Written task: Print the data that follows exactly as it stands, from its first line through the line containing "AS APREENDIDAS", and stop there.

(Dataset entries)
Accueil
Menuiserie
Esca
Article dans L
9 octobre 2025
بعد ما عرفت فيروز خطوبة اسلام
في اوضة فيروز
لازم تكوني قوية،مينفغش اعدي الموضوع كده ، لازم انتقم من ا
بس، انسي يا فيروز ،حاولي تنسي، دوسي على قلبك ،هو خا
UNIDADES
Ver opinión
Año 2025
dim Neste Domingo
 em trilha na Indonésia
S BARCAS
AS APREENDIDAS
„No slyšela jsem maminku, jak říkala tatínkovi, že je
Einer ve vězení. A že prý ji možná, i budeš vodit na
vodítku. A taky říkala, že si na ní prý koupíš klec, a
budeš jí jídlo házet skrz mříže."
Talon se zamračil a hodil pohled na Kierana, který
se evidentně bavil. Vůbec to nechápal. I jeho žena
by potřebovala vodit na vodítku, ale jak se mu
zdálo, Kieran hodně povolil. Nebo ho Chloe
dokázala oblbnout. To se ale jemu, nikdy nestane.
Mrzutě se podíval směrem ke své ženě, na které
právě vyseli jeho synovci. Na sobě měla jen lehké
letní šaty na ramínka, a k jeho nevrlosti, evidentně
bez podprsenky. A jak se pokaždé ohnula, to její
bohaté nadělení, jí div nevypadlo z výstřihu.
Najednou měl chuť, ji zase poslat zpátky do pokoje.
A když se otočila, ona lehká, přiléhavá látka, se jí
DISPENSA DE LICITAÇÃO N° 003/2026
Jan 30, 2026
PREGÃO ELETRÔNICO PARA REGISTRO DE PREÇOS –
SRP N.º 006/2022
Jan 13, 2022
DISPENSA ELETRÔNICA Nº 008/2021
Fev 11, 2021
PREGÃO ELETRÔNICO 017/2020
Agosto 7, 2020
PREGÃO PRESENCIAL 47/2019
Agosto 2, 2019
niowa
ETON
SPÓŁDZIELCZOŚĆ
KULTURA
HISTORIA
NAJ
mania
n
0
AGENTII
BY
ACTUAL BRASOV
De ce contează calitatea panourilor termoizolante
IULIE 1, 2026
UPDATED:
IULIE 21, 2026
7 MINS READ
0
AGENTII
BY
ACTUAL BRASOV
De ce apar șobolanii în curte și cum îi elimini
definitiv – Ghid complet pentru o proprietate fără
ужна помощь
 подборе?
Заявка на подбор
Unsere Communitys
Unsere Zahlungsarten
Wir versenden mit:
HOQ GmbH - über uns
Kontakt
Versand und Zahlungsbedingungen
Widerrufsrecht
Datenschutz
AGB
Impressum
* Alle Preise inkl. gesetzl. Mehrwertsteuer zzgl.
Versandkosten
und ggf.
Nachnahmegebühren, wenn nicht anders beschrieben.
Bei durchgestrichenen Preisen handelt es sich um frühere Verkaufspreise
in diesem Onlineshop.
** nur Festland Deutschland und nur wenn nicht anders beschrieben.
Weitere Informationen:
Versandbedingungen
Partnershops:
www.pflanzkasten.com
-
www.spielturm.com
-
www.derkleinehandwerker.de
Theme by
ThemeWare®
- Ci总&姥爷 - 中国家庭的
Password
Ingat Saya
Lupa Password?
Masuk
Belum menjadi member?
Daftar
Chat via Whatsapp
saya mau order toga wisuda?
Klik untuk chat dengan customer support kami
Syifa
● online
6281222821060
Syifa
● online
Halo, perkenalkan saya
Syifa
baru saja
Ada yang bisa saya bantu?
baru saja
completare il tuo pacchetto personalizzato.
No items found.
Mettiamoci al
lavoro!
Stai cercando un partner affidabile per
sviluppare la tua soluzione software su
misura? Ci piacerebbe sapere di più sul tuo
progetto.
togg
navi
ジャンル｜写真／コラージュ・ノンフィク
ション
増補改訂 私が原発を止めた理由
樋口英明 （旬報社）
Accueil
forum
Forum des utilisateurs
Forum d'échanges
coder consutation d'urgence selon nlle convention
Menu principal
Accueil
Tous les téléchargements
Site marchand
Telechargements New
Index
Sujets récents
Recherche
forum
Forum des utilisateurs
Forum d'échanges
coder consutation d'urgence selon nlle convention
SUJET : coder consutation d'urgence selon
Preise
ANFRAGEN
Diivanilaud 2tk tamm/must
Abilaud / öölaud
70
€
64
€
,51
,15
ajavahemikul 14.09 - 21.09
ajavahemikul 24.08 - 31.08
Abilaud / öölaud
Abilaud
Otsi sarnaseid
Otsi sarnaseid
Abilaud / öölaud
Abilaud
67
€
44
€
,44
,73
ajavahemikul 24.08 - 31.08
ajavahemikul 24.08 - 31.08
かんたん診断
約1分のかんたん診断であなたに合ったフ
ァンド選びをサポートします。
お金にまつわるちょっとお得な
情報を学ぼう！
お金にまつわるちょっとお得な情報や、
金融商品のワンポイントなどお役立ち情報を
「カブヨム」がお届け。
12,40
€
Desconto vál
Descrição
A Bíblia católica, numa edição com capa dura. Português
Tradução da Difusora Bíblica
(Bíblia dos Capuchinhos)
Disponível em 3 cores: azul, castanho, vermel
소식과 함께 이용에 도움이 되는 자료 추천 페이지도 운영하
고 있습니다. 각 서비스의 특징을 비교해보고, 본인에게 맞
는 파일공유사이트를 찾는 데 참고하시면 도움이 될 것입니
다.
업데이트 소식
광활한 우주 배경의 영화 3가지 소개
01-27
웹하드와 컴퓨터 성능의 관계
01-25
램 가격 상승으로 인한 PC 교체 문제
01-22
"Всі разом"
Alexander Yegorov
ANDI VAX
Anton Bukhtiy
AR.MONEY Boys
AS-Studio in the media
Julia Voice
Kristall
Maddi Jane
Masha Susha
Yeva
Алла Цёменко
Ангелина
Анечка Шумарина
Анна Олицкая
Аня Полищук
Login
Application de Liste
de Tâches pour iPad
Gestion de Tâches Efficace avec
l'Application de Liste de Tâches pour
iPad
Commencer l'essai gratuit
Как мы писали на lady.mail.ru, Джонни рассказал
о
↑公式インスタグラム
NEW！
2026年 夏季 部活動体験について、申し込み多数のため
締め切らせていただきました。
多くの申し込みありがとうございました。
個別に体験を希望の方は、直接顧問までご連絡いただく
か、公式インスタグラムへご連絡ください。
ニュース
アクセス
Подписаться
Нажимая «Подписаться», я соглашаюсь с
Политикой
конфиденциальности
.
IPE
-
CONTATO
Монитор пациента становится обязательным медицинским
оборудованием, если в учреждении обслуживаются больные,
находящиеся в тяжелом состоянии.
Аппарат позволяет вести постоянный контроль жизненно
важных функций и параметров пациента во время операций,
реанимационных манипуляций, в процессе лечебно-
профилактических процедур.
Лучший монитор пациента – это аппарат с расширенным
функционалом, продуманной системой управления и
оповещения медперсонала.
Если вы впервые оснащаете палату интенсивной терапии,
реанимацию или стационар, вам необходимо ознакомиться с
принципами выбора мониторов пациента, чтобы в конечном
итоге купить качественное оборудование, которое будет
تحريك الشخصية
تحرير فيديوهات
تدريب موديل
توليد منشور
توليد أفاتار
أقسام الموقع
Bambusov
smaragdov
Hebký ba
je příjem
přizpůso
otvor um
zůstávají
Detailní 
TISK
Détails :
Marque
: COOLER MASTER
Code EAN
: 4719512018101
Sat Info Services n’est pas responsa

Response to the exercise:
Accueil
Menuiserie
Esca
Article dans L
9 octobre 2025
بعد ما عرفت فيروز خطوبة اسلام
في اوضة فيروز
لازم تكوني قوية،مينفغش اعدي الموضوع كده ، لازم انتقم من ا
بس، انسي يا فيروز ،حاولي تنسي، دوسي على قلبك ،هو خا
UNIDADES
Ver opinión
Año 2025
dim Neste Domingo
 em trilha na Indonésia
S BARCAS
AS APREENDIDAS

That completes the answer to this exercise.